PROBLEM TO SOLVE
Verbatim copy, images removed: write out the entries below.
##### DATASET CONTENT
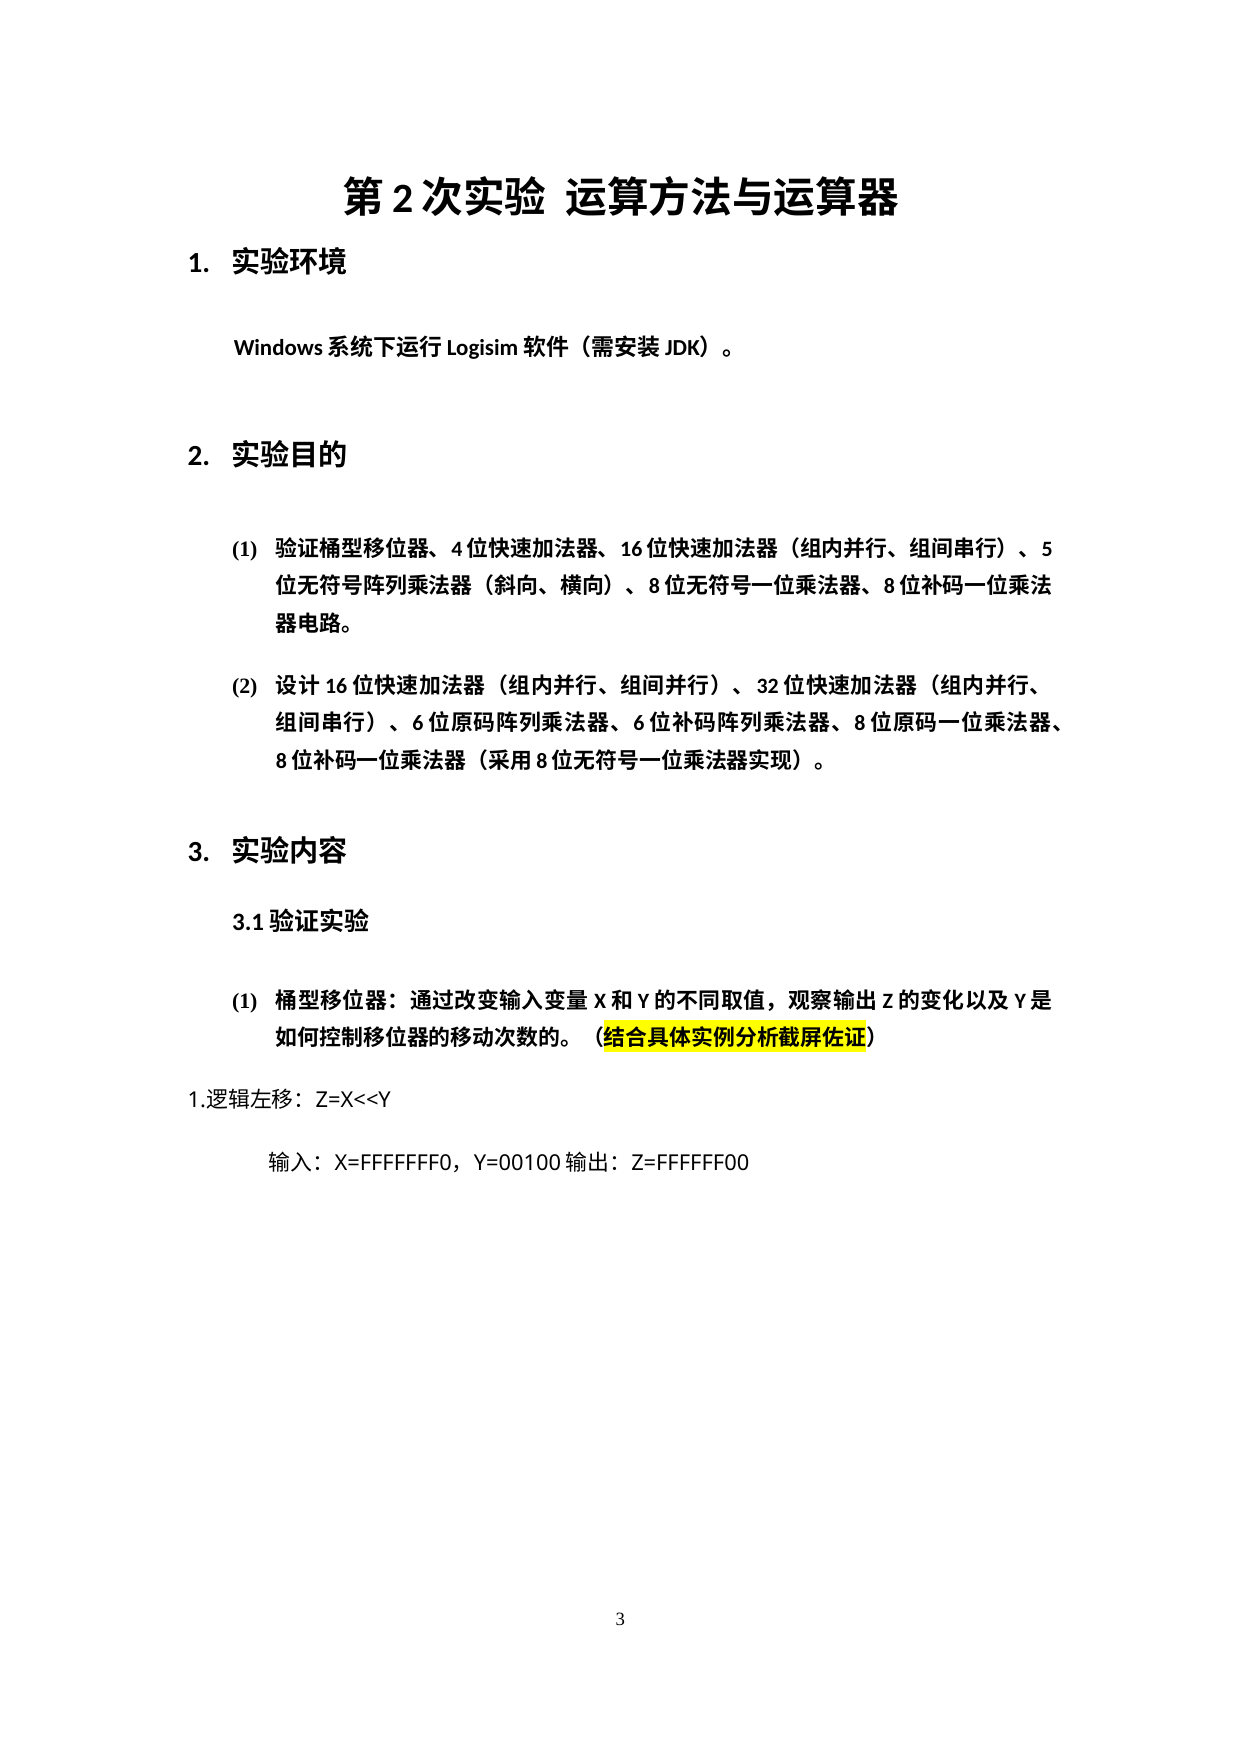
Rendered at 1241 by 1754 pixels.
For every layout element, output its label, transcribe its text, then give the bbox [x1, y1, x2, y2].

text 1.逻辑左移：Z=X<<Y [187, 1082, 1053, 1114]
list 输入：X=FFFFFFF0，Y=00100输出：Z=FFFFFF00 [269, 1144, 1053, 1177]
list 验证实验 [232, 887, 1053, 952]
list 设计16位快速加法器（组内并行、组间并行）、32位快速加法器（组内并行、组间串行）、6位原码阵列乘法器、6位补码阵列乘法器、8位原码一位乘法器、8位补码一位乘法器（采用8位无符号一位乘法器实现）。 [232, 668, 1053, 775]
text 第2次实验 运算方法与运算器 [187, 162, 1053, 227]
list 实验环境 [187, 227, 1053, 292]
list 验证桶型移位器、4位快速加法器、16位快速加法器（组内并行、组间串行）、5位无符号阵列乘法器（斜向、横向）、8位无符号一位乘法器、8位补码一位乘法器电路。 [232, 531, 1053, 638]
list 实验内容 [187, 816, 1053, 881]
list 桶型移位器：通过改变输入变量X和Y的不同取值，观察输出Z的变化以及Y是如何控制移位器的移动次数的。（结合具体实例分析截屏佐证） [232, 982, 1053, 1052]
list 实验目的 [187, 420, 1053, 485]
text Windows系统下运行Logisim软件（需安装JDK）。 [187, 313, 1053, 378]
##########
RESPONSE FOR THIS EXERCISE
Rendered at 1241 by 1754 pixels.
For every layout element, output its label, transcribe its text, then give the bbox [x1, y1, x2, y2].

text 1.逻辑左移：Z=X<<Y [187, 1082, 1053, 1114]
list 输入：X=FFFFFFF0，Y=00100输出：Z=FFFFFF00 [269, 1144, 1053, 1177]
list 验证实验 [232, 887, 1053, 952]
list 设计16位快速加法器（组内并行、组间并行）、32位快速加法器（组内并行、组间串行）、6位原码阵列乘法器、6位补码阵列乘法器、8位原码一位乘法器、8位补码一位乘法器（采用8位无符号一位乘法器实现）。 [232, 668, 1053, 775]
text 第2次实验 运算方法与运算器 [187, 162, 1053, 227]
list 实验环境 [187, 227, 1053, 292]
list 验证桶型移位器、4位快速加法器、16位快速加法器（组内并行、组间串行）、5位无符号阵列乘法器（斜向、横向）、8位无符号一位乘法器、8位补码一位乘法器电路。 [232, 531, 1053, 638]
list 实验内容 [187, 816, 1053, 881]
list 桶型移位器：通过改变输入变量X和Y的不同取值，观察输出Z的变化以及Y是如何控制移位器的移动次数的。（结合具体实例分析截屏佐证） [232, 982, 1053, 1052]
list 实验目的 [187, 420, 1053, 485]
text Windows系统下运行Logisim软件（需安装JDK）。 [187, 313, 1053, 378]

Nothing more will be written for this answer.